The Bush administration
also believed China could and should be integrated into its international
‘system of shared interests and values’. A core but shaky pillar underlying
this premonition was the belief that ‘prosperity will lead inexorably to
demands by Chinese citizens for greater inclusion in their political system’. Haass called for China to move towards political liberalisation and openness, but the coming years showed
that the US was willing to leave that up to the Party’s discretion. Haass, for his part, was emphatically opposed to
competition with China.2
Picture of Zheng Bijian with
Former U.S. President George Bush:
The MSS Collaborators
Zheng and his MSS
collaborators arrived that December as the first high-level delegates to study Haass’s proposal on the ground. Was this a ploy to distract
and undermine China, or could the Party embrace the benefits of US partnership
while dallying on the question of human rights and political change? For the
MSS, this was an opportunity to analyse the situation
in America as it honed and revised its influence operations, seeking to avert
attention from signs of the Party’s growing misdeeds and ambition.
They couldn’t have
gathered a better focus group to investigate and test their lines on as they
crafted what became the ‘theory of China’s peaceful rise’. The delegation
visited senior congresspeople and officials from the departments of state and
commerce. Half a dozen retired officials who continued to shape foreign policy
discussions, including Henry Kissinger and Brent Scowcroft, weren’t forgotten
either.

▶ _Items from a dataset_:

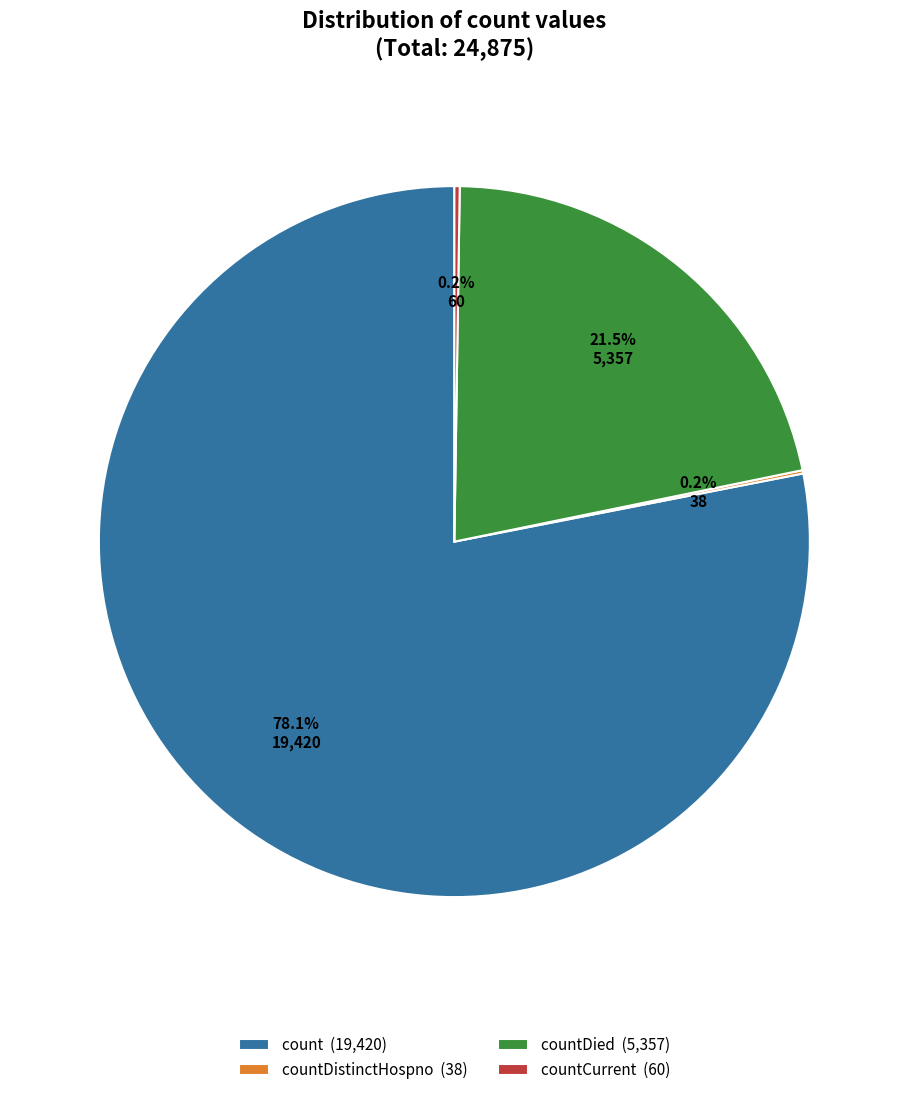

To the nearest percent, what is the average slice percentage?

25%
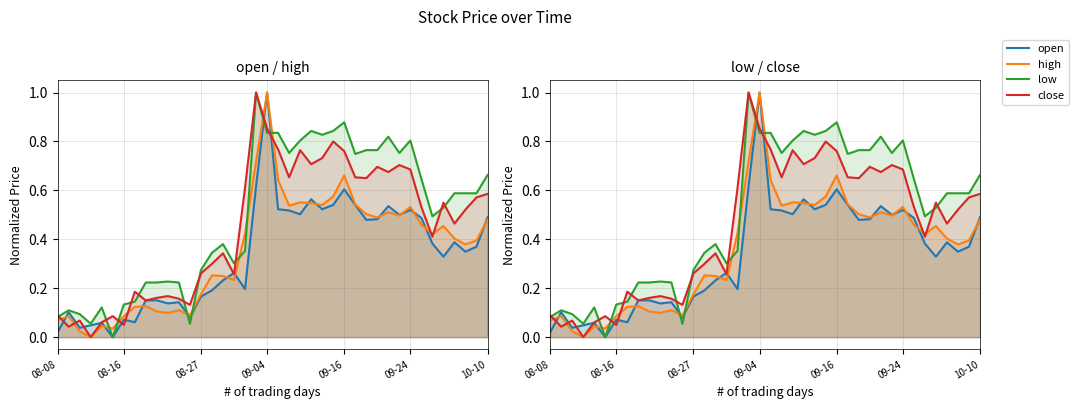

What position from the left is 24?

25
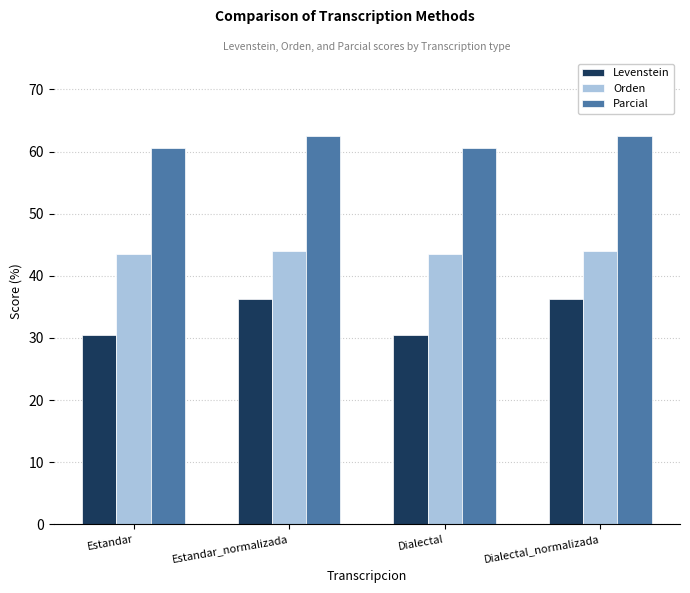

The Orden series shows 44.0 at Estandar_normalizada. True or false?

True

▶ _EXERCISE SET_:
1. Write out the dataset listing again, substituting "line" for every "series" and changing nothing else. Leave the pictures out.
2. Pick up the passage on the MSS delegation's visit to the US and keep writing from where it stops.

▶ _ANSWER SECTION_:
1.
To the nearest percent, what is the average slice percentage?

25%

What position from the left is 24?

25

The Orden line shows 44.0 at Estandar_normalizada. True or false?

True

2.
Condoleezza Rice and
Bush’s chief of staff were key parts of the agenda. The China Reform Forum team
sat down with Bush’s young national security advisor, effectively Bush’s top
foreign policy advisor alongside the secretary of state. According to the
Chinese side’s rather condescending account, Zheng and Rice got off to a cold
start. ‘Your qualifications aren’t enough to be the US national security
advisor,’ Zheng said. ‘You don’t understand China because you’ve never been to
China.’ Rice had in fact visited China before, but Zheng pressed the point. He
quizzed her on the essence of the Chinese Communist Party and laughed when she
claimed it was the ‘three represents’, Jiang Zemin’s recently introduced policy
emphasising the importance of the business sector.
Zheng left Rice with
three gifts. First was volume three of the Selected Works of Deng Xiaoping,
which covers most of the 1980s (‘to tell her that our internal and external
policies aren’t tricks, that they’re open’). Second were the memoirs of Pu Yi,
China’s last emperor who was detained and re-educated as a gardener by the CCP
(to show China’s history of anti-imperialism, class struggle and humanism).
Finally, he gave Rice, an accomplished pianist, a copy of the Yellow River
Piano Concerto, hoping that the score would somehow showcase China’s ‘vibrant
culture and deep history’.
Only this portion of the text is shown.